I won't go into deep details on Homeopathy (how it was invented, where and by who, etc.) but look, briefly, at what it is and claims to be.
Homeopathy is based on the idea of "like cures like". For instance, if eating hot peppers makes you sweat then hot peppers should cure excessive sweating. Homeopathy suggests taking a small amount of the "active ingredient" (ie. hot pepper) and diluting it to 10% and then taking the resulting solution and diluting it to 10% again and then taking the resulting solution... sometimes hundreds and hundreds of times. The solution, by homeopathic claims, becomes more "potent" with each dilution. They suggest that water "has a memory" of the original ingredient. A drop of that "water" is often then put onto a sugar pill (pillule) and sold as a homeopathic "cure" or "treatment" for a vast number of symptoms/diseases.
Some homeopaths might claim there is more to it than that but there truly isn't.
The initial premise is "like cures like" and, unfortunately, there is no evidence to support this. From a critical thought standpoint, why should someone even suppose this to be the case? The logic does not follow and it goes against much of what we know from modern science.
Assuming that the initial premise was even plausible, the next stage of diluting it to the point where the likelihood of finding a single molecule of the original "ingredient" in the resulting solution is so tiny that it almost certainly isn't there, has to raise questions.
To solve that logical problem, homeopaths often claim that water has a memory. "Easy", they say, the water "remembers". If the water has a memory, how does it know what to remember? Does it remember any of the soap particles or dust it might have come in contact with at some point in just this process? What about from before that process - when it was in a sewage treatment plant or passed through the bodies of animals?
Sound silly? There's more. Homeopaths claim that the more diluted the substance is, the more effective the treatment is. If this is true, you could overdose by simply taking too little - simply by drinking too much water when you swallow the pillule.

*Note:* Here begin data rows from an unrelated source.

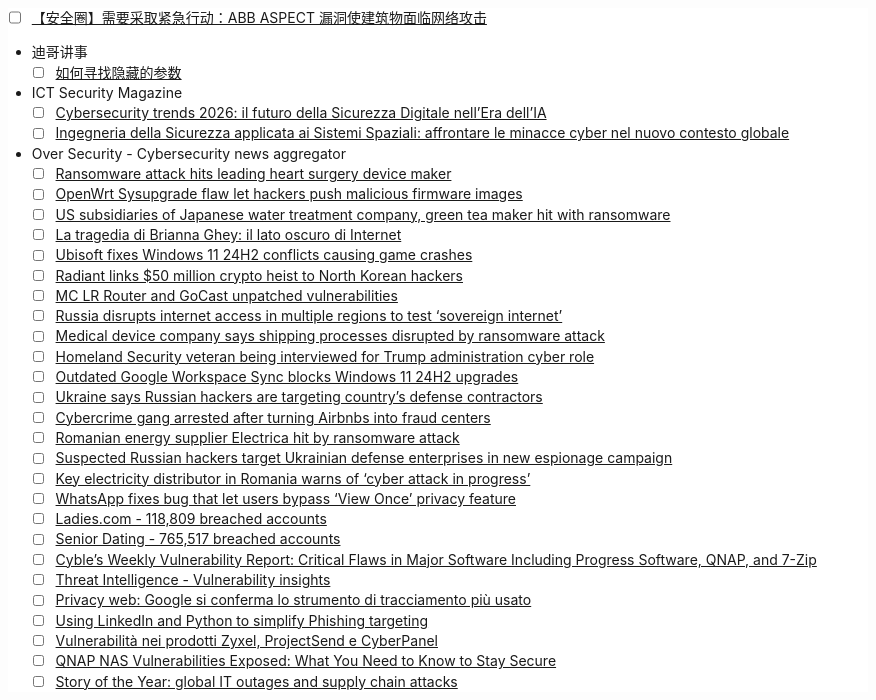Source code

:   - [ ] [【安全圈】需要采取紧急行动：ABB ASPECT 漏洞使建筑物面临网络攻击](https://mp.weixin.qq.com/s?__biz=MzIzMzE4NDU1OQ==&mid=2652066537&idx=4&sn=6f910eee1c20ed718fdf7c754fd840e1&chksm=f36e7ea9c419f7bff05e335235f5475598b068e6dabeebb56b12bd1c608f6af50d94bb06833e&scene=58&subscene=0#rd)
- 迪哥讲事
  - [ ] [如何寻找隐藏的参数](https://mp.weixin.qq.com/s?__biz=MzIzMTIzNTM0MA==&mid=2247496545&idx=1&sn=f5fa3d991b8bce754f69af9bce39e422&chksm=e8a5f902dfd2701461874bad2052b169d16ebf8b9e5b93da084d310d16b7007fe020a89e827d&scene=58&subscene=0#rd)
- ICT Security Magazine
  - [ ] [Cybersecurity trends 2026: il futuro della Sicurezza Digitale nell’Era dell’IA](https://www.ictsecuritymagazine.com/notizie/cybersecurity-trends-2026/)
  - [ ] [Ingegneria della Sicurezza applicata ai Sistemi Spaziali: affrontare le minacce cyber nel nuovo contesto globale](https://www.ictsecuritymagazine.com/articoli/sicurezza-sistemi-spaziali/)
- Over Security - Cybersecurity news aggregator
  - [ ] [Ransomware attack hits leading heart surgery device maker](https://www.bleepingcomputer.com/news/security/ransomware-attack-hits-leading-heart-surgery-device-maker/)
  - [ ] [OpenWrt Sysupgrade flaw let hackers push malicious firmware images](https://www.bleepingcomputer.com/news/security/openwrt-sysupgrade-flaw-let-hackers-push-malicious-firmware-images/)
  - [ ] [US subsidiaries of Japanese water treatment company, green tea maker hit with ransomware](https://therecord.media/us-subsidiaries-japanese-water-treatment)
  - [ ] [La tragedia di Brianna Ghey: il lato oscuro di Internet](https://www.insicurezzadigitale.com/la-tragedia-di-brianna-ghey-il-lato-oscuro-di-internet/)
  - [ ] [Ubisoft fixes Windows 11 24H2 conflicts causing game crashes](https://www.bleepingcomputer.com/news/microsoft/ubisoft-fixes-windows-11-24h2-conflicts-causing-game-crashes/)
  - [ ] [Radiant links $50 million crypto heist to North Korean hackers](https://www.bleepingcomputer.com/news/security/radiant-links-50-million-crypto-heist-to-north-korean-hackers/)
  - [ ] [MC LR Router and GoCast unpatched vulnerabilities](https://blog.talosintelligence.com/mc-lr-router-and-gocast-zero-day-vulnerabilities-2/)
  - [ ] [Russia disrupts internet access in multiple regions to test ‘sovereign internet’](https://therecord.media/russia-disrupts-internet-access-in-multiple-regions-runet)
  - [ ] [Medical device company says shipping processes disrupted by ransomware attack](https://therecord.media/artivion-medical-device-company-cyberattack-notice-sec)
  - [ ] [Homeland Security veteran being interviewed for Trump administration cyber role](https://therecord.media/dhs-interview-brian-harrell-trump)
  - [ ] [Outdated Google Workspace Sync blocks Windows 11 24H2 upgrades](https://www.bleepingcomputer.com/news/microsoft/outdated-google-workspace-sync-blocks-windows-11-24h2-upgrades/)
  - [ ] [Ukraine says Russian hackers are targeting country’s defense contractors](https://techcrunch.com/2024/12/09/ukraine-says-russian-hackers-are-targeting-countrys-defense-contractors/)
  - [ ] [Cybercrime gang arrested after turning Airbnbs into fraud centers](https://www.bleepingcomputer.com/news/security/cybercrime-gang-arrested-after-turning-airbnbs-into-fraud-centers/)
  - [ ] [Romanian energy supplier Electrica hit by ransomware attack](https://www.bleepingcomputer.com/news/security/romanian-energy-supplier-electrica-hit-by-ransomware-attack/)
  - [ ] [Suspected Russian hackers target Ukrainian defense enterprises in new espionage campaign](https://therecord.media/suspected-russian-hackers-target-ukrainian-enterprises-espionage)
  - [ ] [Key electricity distributor in Romania warns of ‘cyber attack in progress’](https://therecord.media/electric-distributor-cyberattack-romania)
  - [ ] [WhatsApp fixes bug that let users bypass ‘View Once’ privacy feature](https://techcrunch.com/2024/12/09/whatsapp-fixes-bug-that-let-users-bypass-view-once-privacy-feature/)
  - [ ] [Ladies.com - 118,809 breached accounts](https://haveibeenpwned.com/PwnedWebsites#Ladies)
  - [ ] [Senior Dating - 765,517 breached accounts](https://haveibeenpwned.com/PwnedWebsites#SeniorDating)
  - [ ] [Cyble’s Weekly Vulnerability Report: Critical Flaws in Major Software Including Progress Software, QNAP, and 7-Zip](https://cyble.com/blog/cyble-weekly-vulnerability-report/)
  - [ ] [Threat Intelligence - Vulnerability insights](https://www.certego.net/blog/whitepaper-novembre-2024-threat-intelligence-insights/)
  - [ ] [Privacy web: Google si conferma lo strumento di tracciamento più usato](https://www.securityinfo.it/2024/12/09/privacy-web-google-si-conferma-lo-strumento-di-tracciamento-piu-usato/)
  - [ ] [Using LinkedIn and Python to simplify Phishing targeting](https://catchingphish.com/posts/f/using-linkedin-and-python-to-simplify-phishing-targeting)
  - [ ] [Vulnerabilità nei prodotti Zyxel, ProjectSend e CyberPanel](https://www.securityinfo.it/2024/12/09/vulnerabilita-nei-prodotti-di-zyxel-projectsend-e-cyberpanel/)
  - [ ] [QNAP NAS Vulnerabilities Exposed: What You Need to Know to Stay Secure](https://cyble.com/blog/qnap-nas-vulnerabilities-exposed/)
  - [ ] [Story of the Year: global IT outages and supply chain attacks](https://securelist.com/ksb-story-of-the-year-2024/114883/)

A 30C dilution (Hahnemann, the guy who 'made up' Homeopathy, often advocated this dilution) would, on average, require giving two billion doses per second to six billion people for 4 billion years to deliver a single molecule of the original material to any patient. (See ScienceBasedPharmacy)
And that's just plain silly.
Other reading on Homeopathy:
Edzard Ernst and Michael Baum have an excellent article in the Journal of American Medicine, Should we maintain an open mind about Homeopathy?
Recently (on January 30, 2010), to show the absurdity of Homeopathy, skeptics swallowed entire bottles of homeopathic remedies - with no ill effects (maybe a rise in blood sugar from the sugar pills).